In 2021, it was estimated that nearly 20% of men were living with a mental illness. In the same year, 82% of men reported dealing with extreme stress, and 73% reported experiencing anxiety. If you're a man living with a mental health issue, you may feel like you're alone, but nothing could be further from the truth.

Men's health is often ignored due to stigma and societal conditioning. While the tides are slowly turning, many men still feel uncomfortable discussing mental health issues, reporting embarrassment and negative stigma as the reasons they're hesitant to reach out. While talking about mental health can take courage, it's essential that men in crisis seek help. In 2021, deaths by suicide were four times higher in males than in females.

Here, we'll explore the steps that you can take to protect your mental health, as well as how you can get the care you need if you're struggling.

An important note: if you're having thoughts about hurting yourself or someone else, or if you're dealing with a crisis or emergency, call or text 988 to connect with a mental health professional who can support you.

Recognizing the signs and symptoms of stress, depression, and anxiety

Sometimes, it can be hard to recognize the signs of mental health distress in men.

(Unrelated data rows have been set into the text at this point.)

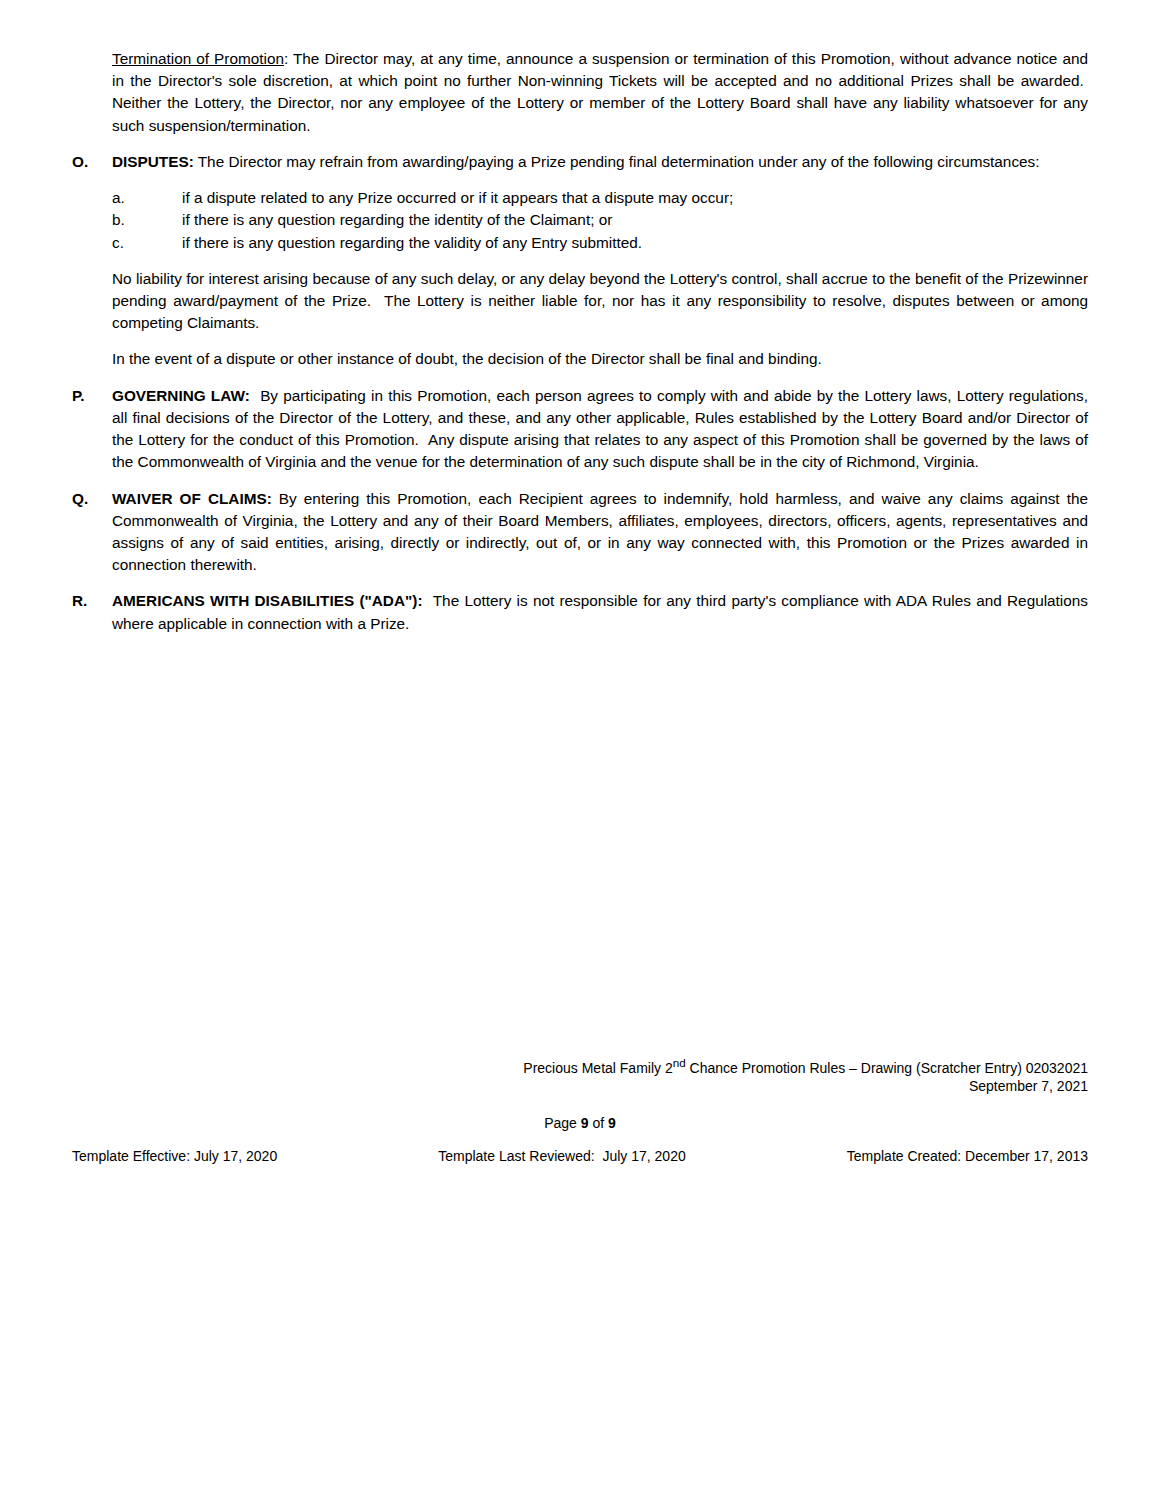Termination of Promotion: The Director may, at any time, announce a suspension or termination of this Promotion, without advance notice and in the Director's sole discretion, at which point no further Non-winning Tickets will be accepted and no additional Prizes shall be awarded. Neither the Lottery, the Director, nor any employee of the Lottery or member of the Lottery Board shall have any liability whatsoever for any such suspension/termination.
O.
DISPUTES: The Director may refrain from awarding/paying a Prize pending final determination under any of the following circumstances:
a. if a dispute related to any Prize occurred or if it appears that a dispute may occur;
b. if there is any question regarding the identity of the Claimant; or
c. if there is any question regarding the validity of any Entry submitted.
No liability for interest arising because of any such delay, or any delay beyond the Lottery's control, shall accrue to the benefit of the Prizewinner pending award/payment of the Prize. The Lottery is neither liable for, nor has it any responsibility to resolve, disputes between or among competing Claimants.
In the event of a dispute or other instance of doubt, the decision of the Director shall be final and binding.
P.
GOVERNING LAW: By participating in this Promotion, each person agrees to comply with and abide by the Lottery laws, Lottery regulations, all final decisions of the Director of the Lottery, and these, and any other applicable, Rules established by the Lottery Board and/or Director of the Lottery for the conduct of this Promotion. Any dispute arising that relates to any aspect of this Promotion shall be governed by the laws of the Commonwealth of Virginia and the venue for the determination of any such dispute shall be in the city of Richmond, Virginia.
Q.
WAIVER OF CLAIMS: By entering this Promotion, each Recipient agrees to indemnify, hold harmless, and waive any claims against the Commonwealth of Virginia, the Lottery and any of their Board Members, affiliates, employees, directors, officers, agents, representatives and assigns of any of said entities, arising, directly or indirectly, out of, or in any way connected with, this Promotion or the Prizes awarded in connection therewith.
R.
AMERICANS WITH DISABILITIES ("ADA"): The Lottery is not responsible for any third party's compliance with ADA Rules and Regulations where applicable in connection with a Prize.
Precious Metal Family 2nd Chance Promotion Rules – Drawing (Scratcher Entry) 02032021
September 7, 2021
Page 9 of 9
Template Effective: July 17, 2020 Template Last Reviewed: July 17, 2020 Template Created: December 17, 2013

Physical symptoms may include:

  • Fatigue
  • Clenched jaw and/or grinding teeth
  • Pounding heart and/or high blood pressure
  • Indigestion, stomach cramps, constipation, diarrhea
  • Unexplained weight changes
  • Chest pain, pounding heart, and/or high blood pressure

Psychological symptoms may include:

  • Decreased productivity
  • Increased substance use
  • Decreased anger control
  • Changes in relationships
  • Withdrawal
  • Sadness and crying

The role of healthy habits in mental health management

Incorporating healthy behaviors into your day-to-day life can go a long way in supporting your mental health. If you've been feeling overwhelmed, or you've fallen off of using healthy habits to manage your stress levels, it can feel like a struggle to get back into the habits that help you feel your best. Thankfully, adding just one or two healthy habits to your daily routine can support your mental health.

Stress management techniques: mindfulness, meditation, and relaxation exercises

Taking just a few minutes each day to incorporate stress management techniques can help you keep your cool throughout the day, no matter what life brings your way. Paying attention to your surroundings can help you practice mindfulness. Simply put away your phone and take a few moments to notice what's happening in the world around you. Using meditation apps and other relaxation tools can also help you stay centered despite stressors that occur in your day.

Exercise and physical activity: boosting mood and reducing anxiety

Exercise can work wonders when it comes to stress relief. Using a tracker on your phone can be a great way to keep an eye on your physical health, and to notice how your stress levels shift depending on your activity. The positive effects of exercise aren't in your head—research shows that physical activity works to stimulate chemicals in your brain that reduce anxiety and promote relaxation.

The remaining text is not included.